▸ Exercise prompt
Write out the line that contains "text_box [767, 473, 974, 589]" and every line after it through the end of the entries, exactly as given and with no other lines.

-=-=-=-=-

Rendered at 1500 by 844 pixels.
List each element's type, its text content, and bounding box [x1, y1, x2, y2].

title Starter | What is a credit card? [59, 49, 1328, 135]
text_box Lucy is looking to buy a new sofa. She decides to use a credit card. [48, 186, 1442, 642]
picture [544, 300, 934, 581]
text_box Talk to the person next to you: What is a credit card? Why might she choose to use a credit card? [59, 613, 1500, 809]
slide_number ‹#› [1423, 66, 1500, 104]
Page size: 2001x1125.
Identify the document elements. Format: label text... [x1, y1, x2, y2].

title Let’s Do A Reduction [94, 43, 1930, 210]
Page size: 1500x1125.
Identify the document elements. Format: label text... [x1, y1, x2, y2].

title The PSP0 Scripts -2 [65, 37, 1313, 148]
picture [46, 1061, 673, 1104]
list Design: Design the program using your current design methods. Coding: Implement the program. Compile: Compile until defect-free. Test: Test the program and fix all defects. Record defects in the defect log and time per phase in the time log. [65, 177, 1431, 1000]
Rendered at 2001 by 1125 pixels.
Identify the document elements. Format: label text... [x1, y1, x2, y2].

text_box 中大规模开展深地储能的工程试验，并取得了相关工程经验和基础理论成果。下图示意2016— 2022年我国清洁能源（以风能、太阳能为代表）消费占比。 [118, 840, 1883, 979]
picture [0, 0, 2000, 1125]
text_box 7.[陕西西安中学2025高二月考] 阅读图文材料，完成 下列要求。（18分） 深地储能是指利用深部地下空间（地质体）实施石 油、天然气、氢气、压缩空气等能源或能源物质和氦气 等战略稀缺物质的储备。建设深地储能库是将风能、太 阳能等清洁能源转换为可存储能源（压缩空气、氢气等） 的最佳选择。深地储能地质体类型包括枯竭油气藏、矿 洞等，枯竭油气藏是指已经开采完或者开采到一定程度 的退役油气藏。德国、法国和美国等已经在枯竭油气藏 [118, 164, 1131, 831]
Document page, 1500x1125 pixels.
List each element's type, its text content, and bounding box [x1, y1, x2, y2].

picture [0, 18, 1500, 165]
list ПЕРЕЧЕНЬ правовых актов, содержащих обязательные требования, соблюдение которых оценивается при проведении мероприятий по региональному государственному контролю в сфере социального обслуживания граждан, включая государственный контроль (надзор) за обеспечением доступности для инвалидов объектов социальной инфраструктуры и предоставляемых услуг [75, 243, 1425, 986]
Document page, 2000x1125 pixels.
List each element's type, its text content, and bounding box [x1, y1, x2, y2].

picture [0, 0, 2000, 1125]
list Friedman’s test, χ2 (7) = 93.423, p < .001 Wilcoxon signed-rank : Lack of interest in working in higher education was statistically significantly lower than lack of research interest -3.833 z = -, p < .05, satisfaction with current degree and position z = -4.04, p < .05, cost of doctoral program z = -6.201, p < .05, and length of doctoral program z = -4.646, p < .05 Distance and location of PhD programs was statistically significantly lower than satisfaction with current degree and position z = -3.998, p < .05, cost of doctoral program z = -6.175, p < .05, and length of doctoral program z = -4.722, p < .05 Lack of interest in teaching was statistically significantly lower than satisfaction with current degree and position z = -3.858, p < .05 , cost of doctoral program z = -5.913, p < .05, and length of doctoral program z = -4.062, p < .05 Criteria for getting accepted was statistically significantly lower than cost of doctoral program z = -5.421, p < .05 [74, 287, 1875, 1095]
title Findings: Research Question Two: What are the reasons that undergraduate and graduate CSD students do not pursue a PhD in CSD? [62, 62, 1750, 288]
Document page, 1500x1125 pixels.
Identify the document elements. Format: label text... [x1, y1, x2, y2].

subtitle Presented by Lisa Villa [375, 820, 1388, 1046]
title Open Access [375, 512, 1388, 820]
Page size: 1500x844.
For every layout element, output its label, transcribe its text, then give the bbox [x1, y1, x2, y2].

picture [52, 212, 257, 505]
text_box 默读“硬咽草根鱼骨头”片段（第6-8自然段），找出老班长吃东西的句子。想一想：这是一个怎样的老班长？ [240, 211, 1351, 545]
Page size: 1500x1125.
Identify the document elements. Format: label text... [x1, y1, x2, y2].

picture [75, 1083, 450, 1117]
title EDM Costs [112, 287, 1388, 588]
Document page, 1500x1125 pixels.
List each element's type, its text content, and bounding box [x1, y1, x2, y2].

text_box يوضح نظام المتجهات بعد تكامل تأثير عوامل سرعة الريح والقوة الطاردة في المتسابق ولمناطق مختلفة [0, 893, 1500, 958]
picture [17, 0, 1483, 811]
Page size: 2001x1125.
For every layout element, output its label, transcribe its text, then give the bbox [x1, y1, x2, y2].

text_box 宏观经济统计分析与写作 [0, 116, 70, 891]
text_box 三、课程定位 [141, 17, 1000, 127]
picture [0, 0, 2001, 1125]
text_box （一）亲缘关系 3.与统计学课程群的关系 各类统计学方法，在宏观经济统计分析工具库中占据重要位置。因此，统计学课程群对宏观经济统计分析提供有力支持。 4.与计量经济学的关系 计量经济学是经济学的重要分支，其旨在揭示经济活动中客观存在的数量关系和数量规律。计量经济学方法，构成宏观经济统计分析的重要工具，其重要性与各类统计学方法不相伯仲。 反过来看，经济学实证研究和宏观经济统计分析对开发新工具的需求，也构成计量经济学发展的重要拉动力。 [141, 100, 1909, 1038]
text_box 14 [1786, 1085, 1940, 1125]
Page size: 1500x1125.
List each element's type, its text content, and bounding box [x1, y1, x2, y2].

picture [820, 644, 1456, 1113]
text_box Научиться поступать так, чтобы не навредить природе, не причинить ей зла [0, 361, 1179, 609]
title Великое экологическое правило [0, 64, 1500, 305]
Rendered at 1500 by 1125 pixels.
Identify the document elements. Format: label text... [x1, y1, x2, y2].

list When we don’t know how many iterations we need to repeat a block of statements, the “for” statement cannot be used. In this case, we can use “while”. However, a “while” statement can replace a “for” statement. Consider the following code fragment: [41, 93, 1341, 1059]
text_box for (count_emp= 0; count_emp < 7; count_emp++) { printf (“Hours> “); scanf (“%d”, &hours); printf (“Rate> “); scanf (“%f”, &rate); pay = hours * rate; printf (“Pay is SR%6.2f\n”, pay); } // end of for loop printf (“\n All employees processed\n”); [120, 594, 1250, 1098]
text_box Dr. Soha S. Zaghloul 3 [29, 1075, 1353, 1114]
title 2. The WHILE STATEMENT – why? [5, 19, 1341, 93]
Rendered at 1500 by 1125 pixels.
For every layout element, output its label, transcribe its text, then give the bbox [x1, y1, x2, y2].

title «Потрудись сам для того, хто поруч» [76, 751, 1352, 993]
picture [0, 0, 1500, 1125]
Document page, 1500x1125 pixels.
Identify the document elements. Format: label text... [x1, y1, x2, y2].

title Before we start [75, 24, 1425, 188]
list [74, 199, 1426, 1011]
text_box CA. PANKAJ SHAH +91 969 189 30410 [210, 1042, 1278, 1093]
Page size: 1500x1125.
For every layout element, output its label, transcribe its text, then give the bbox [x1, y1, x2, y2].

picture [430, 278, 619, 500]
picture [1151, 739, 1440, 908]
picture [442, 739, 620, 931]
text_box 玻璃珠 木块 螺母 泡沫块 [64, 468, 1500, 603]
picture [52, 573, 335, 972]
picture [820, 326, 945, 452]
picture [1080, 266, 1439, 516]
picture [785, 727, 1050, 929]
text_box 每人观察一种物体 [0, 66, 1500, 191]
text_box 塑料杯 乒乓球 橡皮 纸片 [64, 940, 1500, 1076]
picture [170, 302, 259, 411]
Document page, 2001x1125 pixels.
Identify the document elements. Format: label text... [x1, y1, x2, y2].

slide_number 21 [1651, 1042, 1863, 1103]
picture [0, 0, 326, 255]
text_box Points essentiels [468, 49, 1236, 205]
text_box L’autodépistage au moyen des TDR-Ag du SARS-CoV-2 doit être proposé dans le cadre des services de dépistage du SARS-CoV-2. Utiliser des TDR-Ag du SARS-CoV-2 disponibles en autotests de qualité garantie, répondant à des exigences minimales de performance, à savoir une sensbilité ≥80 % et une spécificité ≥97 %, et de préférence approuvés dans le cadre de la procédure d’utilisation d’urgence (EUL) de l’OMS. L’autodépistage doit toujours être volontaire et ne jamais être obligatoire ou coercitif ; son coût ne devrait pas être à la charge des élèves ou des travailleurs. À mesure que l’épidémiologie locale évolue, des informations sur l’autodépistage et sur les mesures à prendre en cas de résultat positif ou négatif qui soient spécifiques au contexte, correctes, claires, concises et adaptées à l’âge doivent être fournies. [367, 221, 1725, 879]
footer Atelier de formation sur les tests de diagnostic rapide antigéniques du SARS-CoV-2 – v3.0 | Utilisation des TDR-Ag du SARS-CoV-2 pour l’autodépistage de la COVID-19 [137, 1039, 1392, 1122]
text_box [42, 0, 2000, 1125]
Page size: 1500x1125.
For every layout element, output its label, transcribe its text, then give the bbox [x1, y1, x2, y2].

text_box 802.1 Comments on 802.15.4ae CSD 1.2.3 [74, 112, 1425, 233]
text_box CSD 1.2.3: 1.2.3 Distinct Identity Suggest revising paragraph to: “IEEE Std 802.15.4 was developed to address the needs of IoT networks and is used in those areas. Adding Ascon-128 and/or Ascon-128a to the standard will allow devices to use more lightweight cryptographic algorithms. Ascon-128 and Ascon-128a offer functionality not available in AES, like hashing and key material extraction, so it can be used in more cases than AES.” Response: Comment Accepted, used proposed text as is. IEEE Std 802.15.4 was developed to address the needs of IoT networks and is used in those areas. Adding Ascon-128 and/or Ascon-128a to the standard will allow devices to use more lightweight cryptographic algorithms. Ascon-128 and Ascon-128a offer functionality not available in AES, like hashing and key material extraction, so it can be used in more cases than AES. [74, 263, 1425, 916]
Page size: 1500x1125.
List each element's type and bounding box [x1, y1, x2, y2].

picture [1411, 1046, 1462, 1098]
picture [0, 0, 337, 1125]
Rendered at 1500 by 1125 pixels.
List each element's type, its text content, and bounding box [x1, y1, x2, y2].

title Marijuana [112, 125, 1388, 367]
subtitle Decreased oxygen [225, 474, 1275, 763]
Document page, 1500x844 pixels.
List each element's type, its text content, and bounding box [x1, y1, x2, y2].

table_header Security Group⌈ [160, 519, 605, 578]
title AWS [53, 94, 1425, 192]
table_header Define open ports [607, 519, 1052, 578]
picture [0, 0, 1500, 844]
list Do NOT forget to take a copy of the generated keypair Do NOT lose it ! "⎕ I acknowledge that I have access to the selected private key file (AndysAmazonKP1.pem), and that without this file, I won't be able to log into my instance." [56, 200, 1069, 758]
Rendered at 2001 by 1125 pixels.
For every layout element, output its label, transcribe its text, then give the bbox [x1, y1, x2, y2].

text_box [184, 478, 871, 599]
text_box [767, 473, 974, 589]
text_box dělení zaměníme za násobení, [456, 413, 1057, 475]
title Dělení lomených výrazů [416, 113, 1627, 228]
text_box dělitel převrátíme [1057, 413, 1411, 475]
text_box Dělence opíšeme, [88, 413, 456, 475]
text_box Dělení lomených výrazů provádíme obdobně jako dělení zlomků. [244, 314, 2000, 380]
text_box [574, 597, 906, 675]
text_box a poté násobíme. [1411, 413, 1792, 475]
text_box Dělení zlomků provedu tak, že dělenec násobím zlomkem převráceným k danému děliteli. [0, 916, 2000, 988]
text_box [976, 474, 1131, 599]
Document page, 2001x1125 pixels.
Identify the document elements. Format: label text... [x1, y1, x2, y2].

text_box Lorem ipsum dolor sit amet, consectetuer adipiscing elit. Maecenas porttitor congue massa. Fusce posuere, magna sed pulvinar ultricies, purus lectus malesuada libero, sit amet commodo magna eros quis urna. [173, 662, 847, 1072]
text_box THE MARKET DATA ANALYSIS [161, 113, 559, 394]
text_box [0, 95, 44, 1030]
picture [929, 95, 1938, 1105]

-=-=-=-=-

▸ Finished task
text_box [767, 473, 974, 589]
text_box dělení zaměníme za násobení, [456, 413, 1057, 475]
title Dělení lomených výrazů [416, 113, 1627, 228]
text_box dělitel převrátíme [1057, 413, 1411, 475]
text_box Dělence opíšeme, [88, 413, 456, 475]
text_box Dělení lomených výrazů provádíme obdobně jako dělení zlomků. [244, 314, 2000, 380]
text_box [574, 597, 906, 675]
text_box a poté násobíme. [1411, 413, 1792, 475]
text_box Dělení zlomků provedu tak, že dělenec násobím zlomkem převráceným k danému děliteli. [0, 916, 2000, 988]
text_box [976, 474, 1131, 599]
Document page, 2001x1125 pixels.
Identify the document elements. Format: label text... [x1, y1, x2, y2].

text_box Lorem ipsum dolor sit amet, consectetuer adipiscing elit. Maecenas porttitor congue massa. Fusce posuere, magna sed pulvinar ultricies, purus lectus malesuada libero, sit amet commodo magna eros quis urna. [173, 662, 847, 1072]
text_box THE MARKET DATA ANALYSIS [161, 113, 559, 394]
text_box [0, 95, 44, 1030]
picture [929, 95, 1938, 1105]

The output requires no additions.